Во времена, описываемые Вордсвортом, ярмарка постепенно расширяла свою территорию и к 1815 году в одном направлении достигла Сент-Джонс-стрит, в другом почти добралась до Олд-Бейли. Она, кроме того, стала опасным местом, где орудовали воровские банды, известные под названием «шайка леди Холланд»; их члены «грабили посетителей, избивали ни в чем не повинных прохожих дубинками, набрасывались на людей почем зря». Это уже не были веселые празднества XVIII столетия, и конечно же, ярмарка не соответствовала тому респектабельному климату, что установился к середине XIX века. Варфоломеевская ярмарка не могла долго существовать в Викторианскую эпоху и в 1855 году приказала долго жить, не вызвав в обществе глубокой скорби.

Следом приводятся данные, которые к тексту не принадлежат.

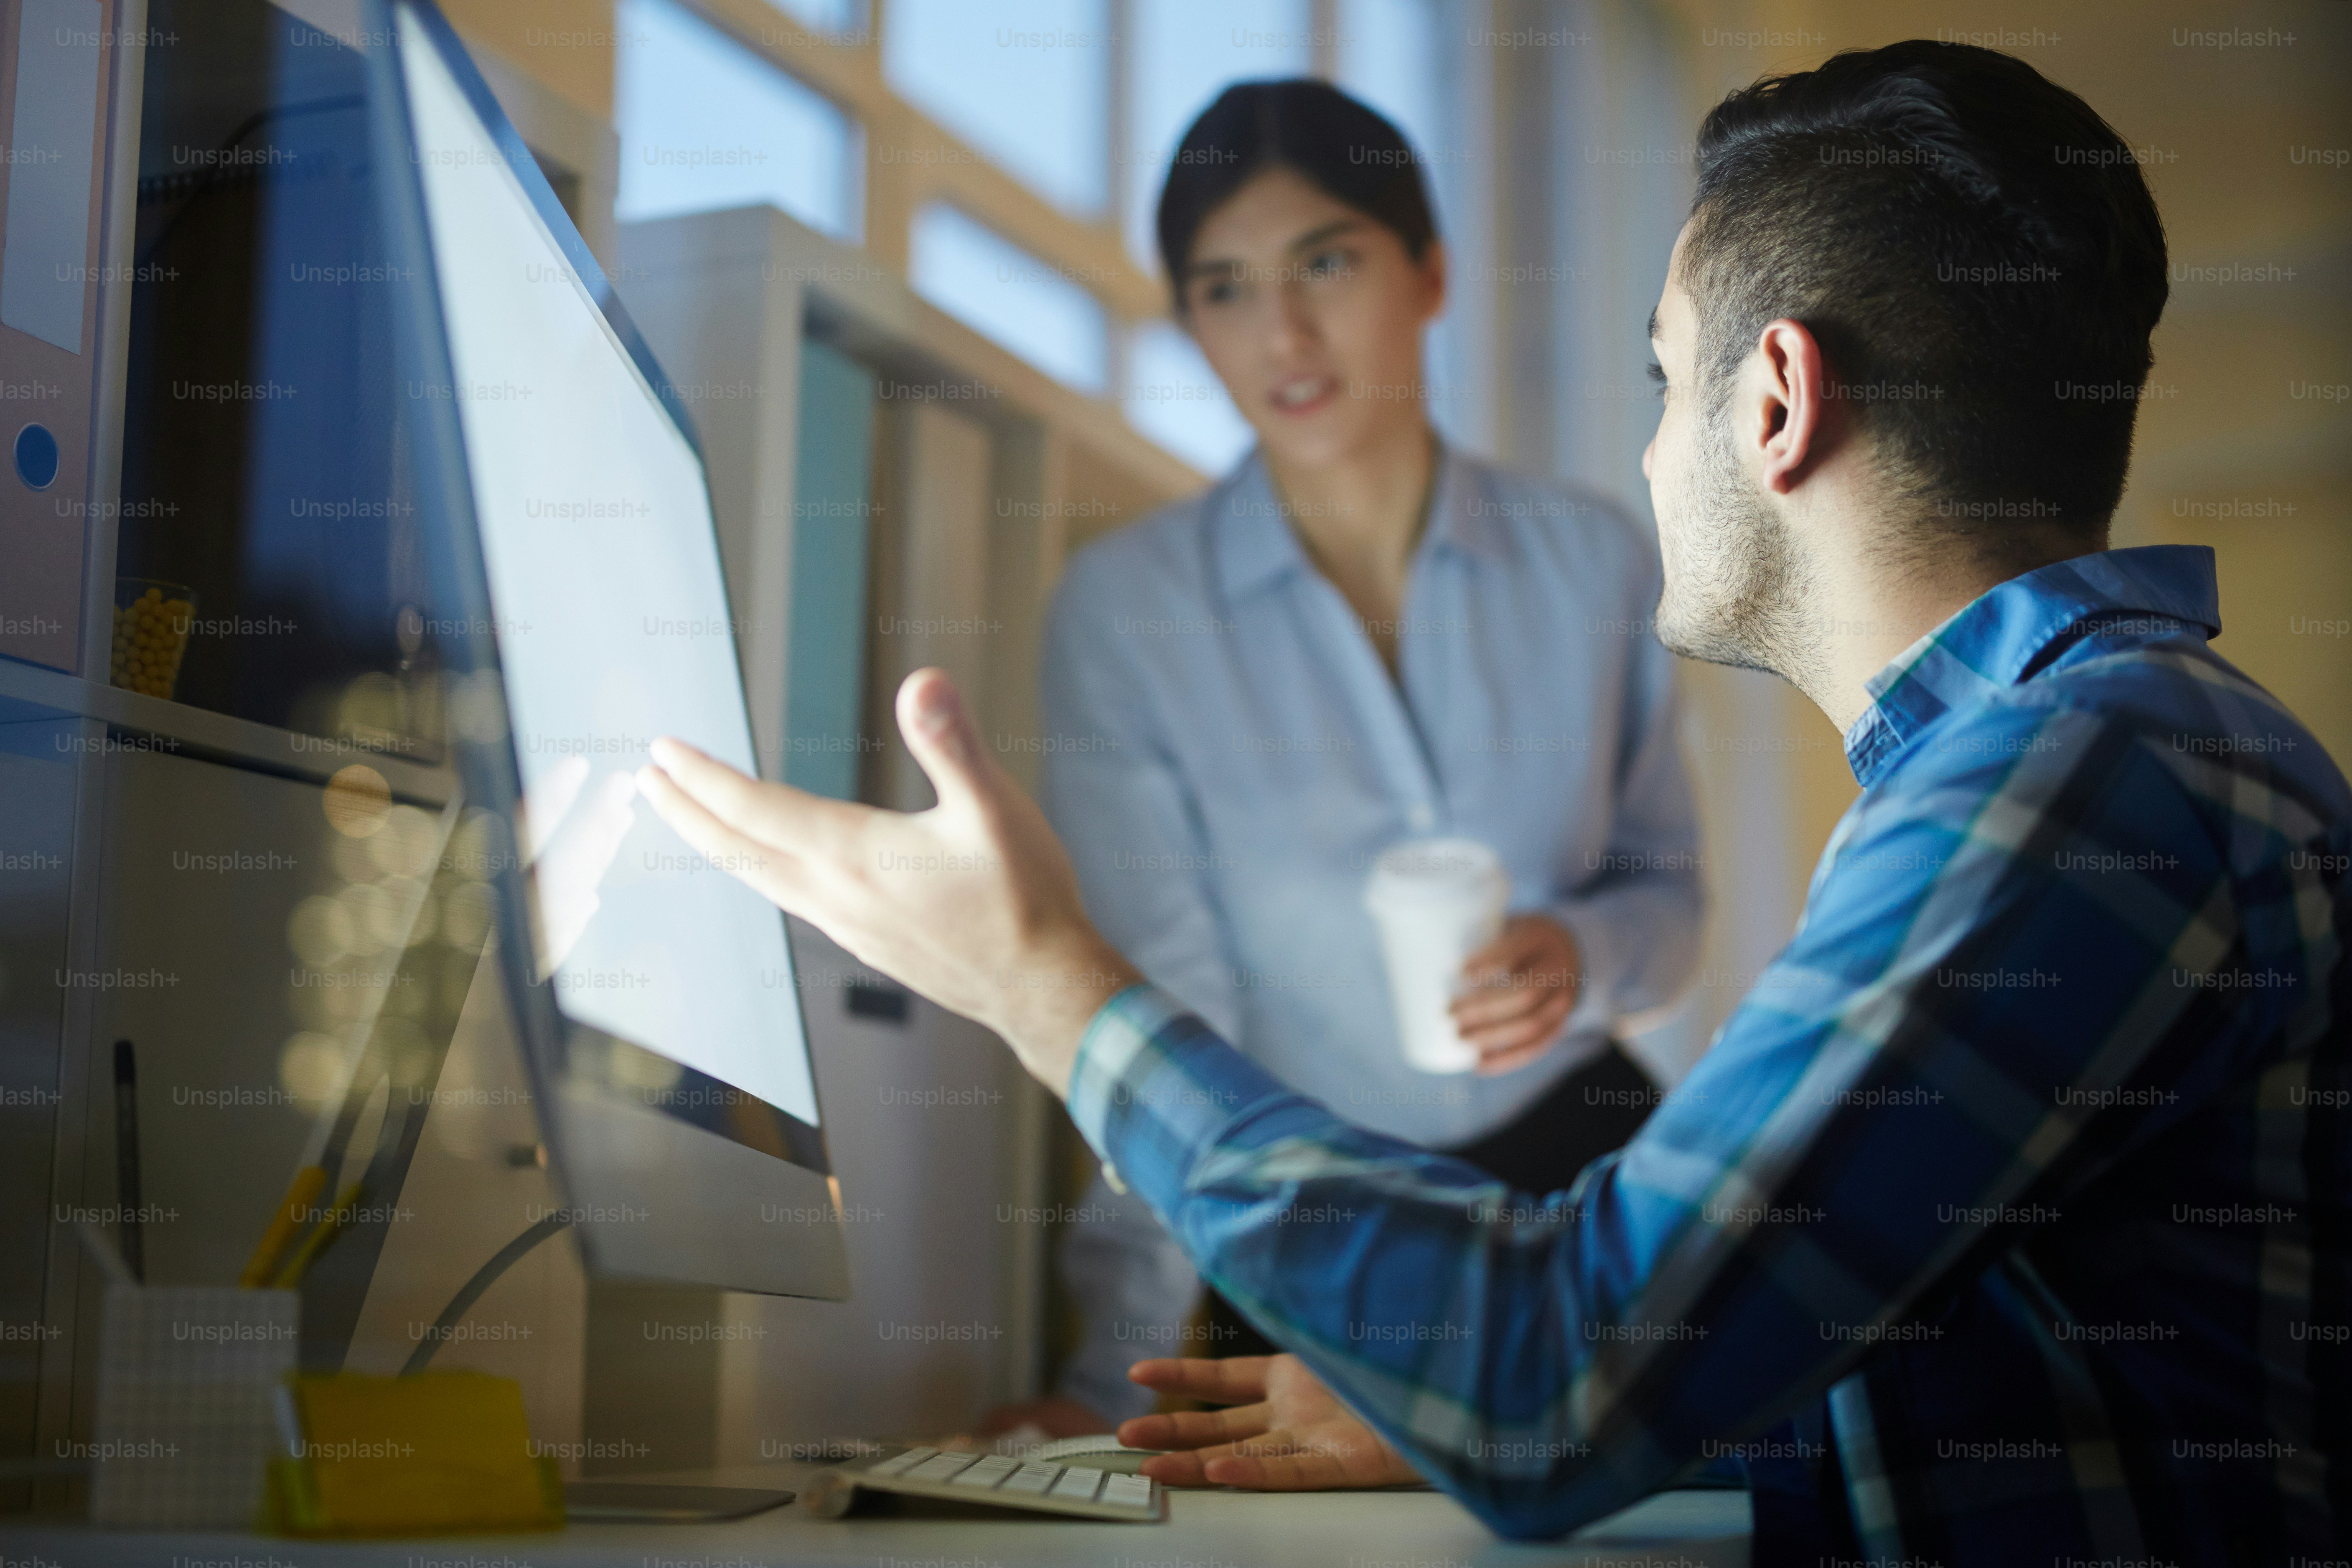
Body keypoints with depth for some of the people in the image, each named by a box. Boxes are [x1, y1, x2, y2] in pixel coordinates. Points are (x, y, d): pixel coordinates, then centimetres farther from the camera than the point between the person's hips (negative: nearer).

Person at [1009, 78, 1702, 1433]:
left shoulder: (1598, 569, 0)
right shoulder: (1124, 609, -7)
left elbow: (1671, 893, 9)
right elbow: (1167, 1004, -11)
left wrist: (1582, 957, -16)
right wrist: (1119, 1378, -18)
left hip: (1584, 1172, 1)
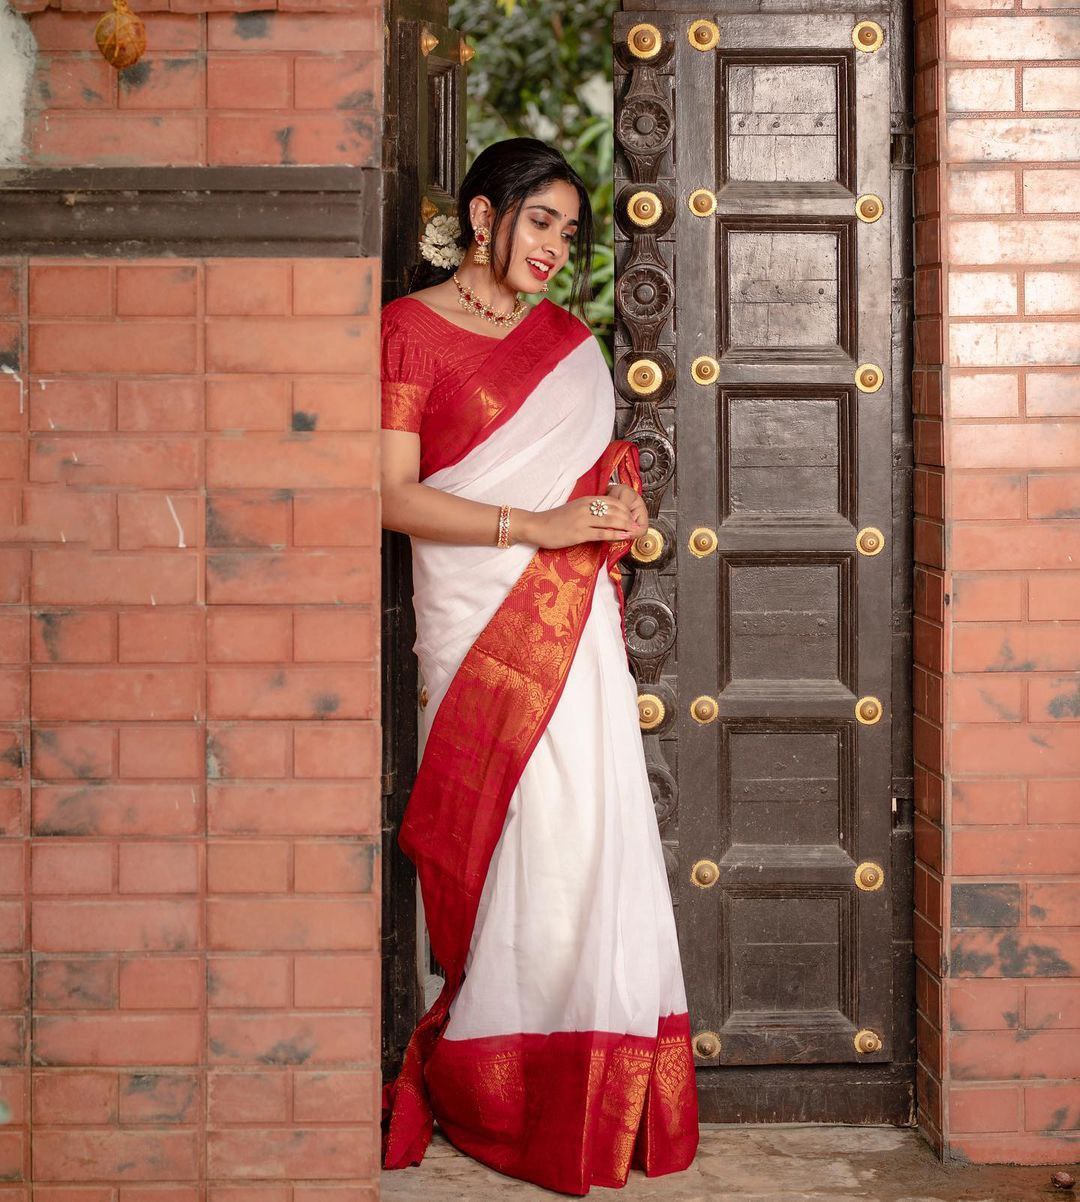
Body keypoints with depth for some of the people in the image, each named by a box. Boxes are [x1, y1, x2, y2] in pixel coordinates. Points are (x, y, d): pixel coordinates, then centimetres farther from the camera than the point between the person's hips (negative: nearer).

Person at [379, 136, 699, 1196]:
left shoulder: (567, 337, 18)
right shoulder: (413, 328, -1)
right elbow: (393, 496, -9)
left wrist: (622, 505, 4)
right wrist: (536, 525, -15)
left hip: (572, 616, 5)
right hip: (475, 619, -5)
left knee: (589, 828, 0)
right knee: (517, 836, -8)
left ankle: (586, 1098, 9)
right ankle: (491, 1091, 6)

Как бы то ни было, Вордсворт сумел разглядеть в образах ярмарки некий важный и постоянный аспект лондонской жизни. Он распознал – и, распознав, отверг – неотъемлемо присущую городу и бьющую через край театральность, которая вполне довольствовалась просто выражением контраста, чистым показом без всякого внутреннего или остаточного смысла. В той же седьмой книге его «Прелюдии», которая называется «Пребывание в Лондоне», описывается «стремительная пляска на иноземцах всех возрастов цветовых пятен, бликов и форм, вавилонский шум». Вордсворта коробит эта игра различий с ее подвижностью, с ее неопределимостью. Несколькими строками ниже он говорит: «Магазин за магазином, повсюду символы, выставленные напоказ названия… фасады домов, подобные титульным листам книг»; иными словами, город демонстрирует бесчисленное множество зримых форм, ни одна из которых не выше какой-либо другой. Вордсворт замечает висящие на стенах листы с балладами и громадные рекламные плакаты, слышит крики уличных разносчиков, перечисляет характерные типы горожан: «Калека… Холостяк… Праздный военный» – будто выхватывая все это из некоего громадного и нескончаемого театрального представления. Однако понимает ли Вордсворт до конца ту реальность, которую он столь ярко описывает? Эти «словно по волшебству меняющиеся декорации», эти «драмы живых людей», эта «громадная сцена», эти «публичные спектакли» и участвующие в них актеры, возможно, как раз и выявляют подлинное лицо Лондона. Присущая ему театральность ведет к «экстравагантности в жестах, выражении лица, одежде», из-за которой люди на больших и малых улицах становятся «подвижными картинами»; даже стоящий на тротуаре нищий повесил на грудь плакат, где изложена история его жизни. Реально ли все это? Возможно, и нет – по крайней мере, вполне может показаться, что нет. Вордсворт полагал, что видит только «parts» – «составные части» (это слово означает также и «роли»), и не в силах был вывести из их совокупности никакого «ощущения целого». Возможно, то была его личная неудача?